Dividends in arrears occur when a company fails to turn a substantial enough profit to pay the dividends guaranteed to its preferred shareholders. For dividends to be paid to common shareholders, any dividends in arrears due to the owners of preference shares must be paid first.
Common Vs. Preference Shares
Common, or ordinary, shares of stock are what most people think about when they look at the stock market. The majority of the buying and selling of stock involves common shares. Common stockholders have an ownership stake in the issuing company commensurate with the amount of stock they own.
If a single shareholder owns 1,000 of the total 5,000 shares outstanding, then they own 20% of the company. This also means that common shareholders have voting rights and get to participate in large business decisions, such as the election of board members.
Preference shares are a slightly different matter, because they share some characteristics of common shares and bonds. Though preferred shareholders also have an ownership stake in the issuing company, they generally do not have voting rights. However, preferred shareholders do have a higher claim on company assets in the event of bankruptcy than common shareholders. Preference shares tend to be more expensive than common shares, primarily because of the dividend benefits of ownership. Like bonds, preference shares carry fixed dividend rates, making them particularly appealing to more risk-averse investors.
Though both types of shares can pay dividends, only certain types of preference shares are guaranteed to pay fixed amounts each year.
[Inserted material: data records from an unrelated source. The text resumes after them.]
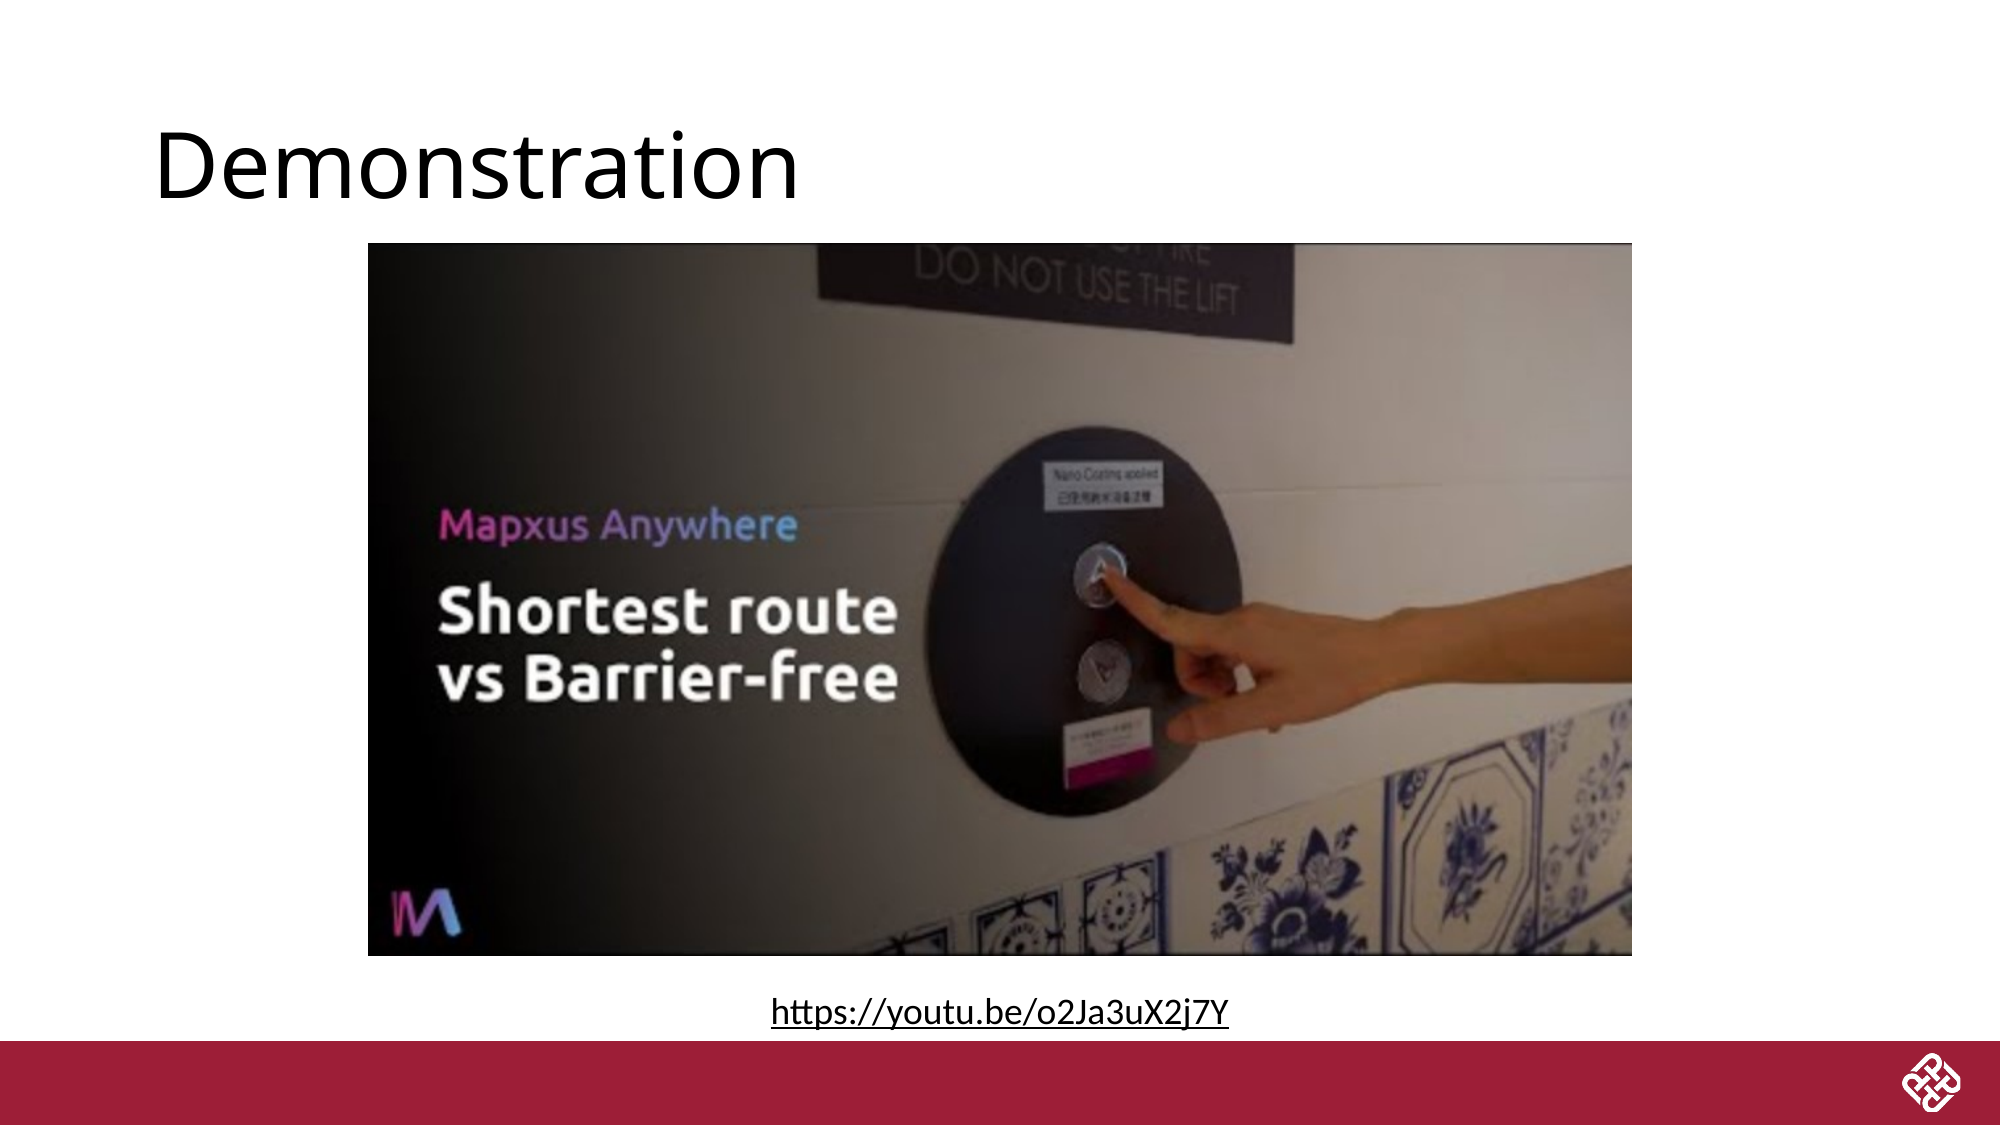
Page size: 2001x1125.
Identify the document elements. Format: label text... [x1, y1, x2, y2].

picture [0, 1041, 2000, 1125]
title Demonstration [137, 59, 1863, 278]
text_box https://youtu.be/o2Ja3uX2j7Y [755, 979, 1253, 1039]
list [367, 242, 1633, 957]
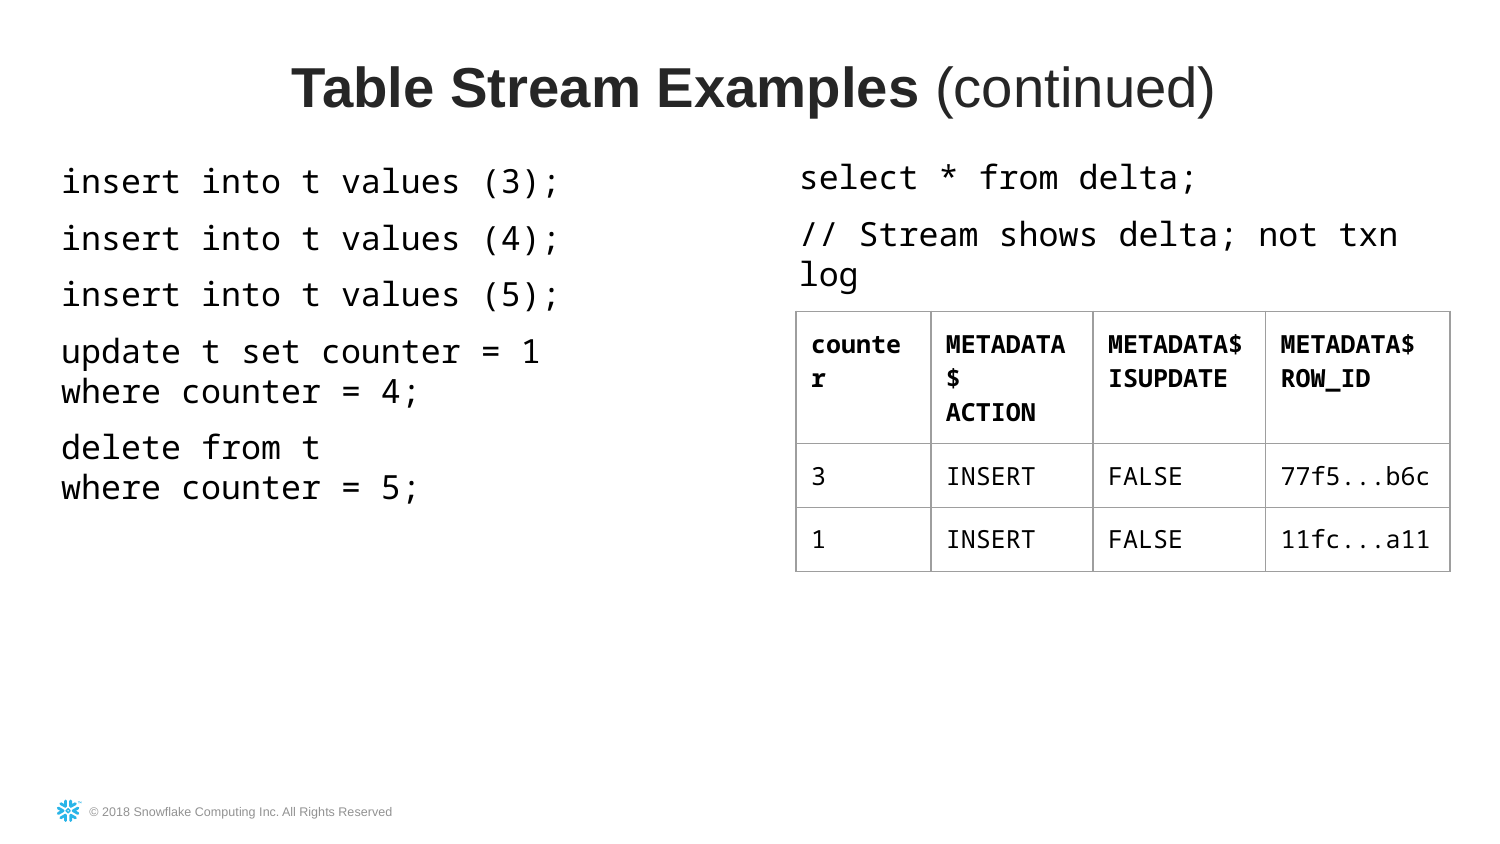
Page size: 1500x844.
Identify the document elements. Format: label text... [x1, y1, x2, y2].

Of course, if the company falls on hard times, its board of directors can elect to suspend dividend payments. However, any dividends that are due to preferred shareholders must be paid prior to the issuance of any common dividends. Overdue dividends are called dividends in arrears.
Assume that company ABC has 5 million ordinary shares and 1 million preference shares outstanding. The company pays dividends to common shareholders every other year, but preferred shareholders are guaranteed a $3 dividend per share. At a minimum, ABC must pay out $3 million in dividends each year.
Due to a failing economy and some legal issues with one of its directors, ABC's profits take a huge dive, leaving it with just enough to pay the bills. The board elects to suspend dividend payments until revenues pick up. However, three years later, ABC is still floundering. At the end of these three years, ABC owes preferred shareholders $9 million in unpaid dividends.
With the launch of a revolutionary new product, ABC finally sees its profits pick up. However, due to the strain of operating with so little income for so long, ABC is still unable to pay preferred dividends, as there are more pressing financial obligations to attend to.
Five full years after its near collapse, ABC is more profitable than ever thanks to some much-needed corporate restructuring. To thank its stalwart investors, ABC pays the $15 million in dividend arrears owed to preferred shareholders and issues a $2 dividend to common shareholders as well.
The Fine Print
In general, preference shares are assumed to carry a guaranteed dividend that can accrue over time if left unpaid, as in the example above. However, only cumulative dividends carry this benefit. Companies have the option of issuing non-cumulative dividends, meaning that shareholders do not have a claim on any dividends left unpaid due to a drop in profits. Luckily, these types of dividends are far less common.
Though companies want to reward shareholders for investment, they are not generally in the business of giving away more money than they have to. Some companies seek to limit their liability by issuing callable shares. This type of preference share can be repurchased by the company, at its discretion, for a predetermined price on a given date. Preference share dividends are, like bond coupon rates, largely influenced by prevailing national interest rates set by the Fed. Companies that issue callable shares can elect to repurchase existing preference shares and reissue them with a lower dividend rate when interest rates fall.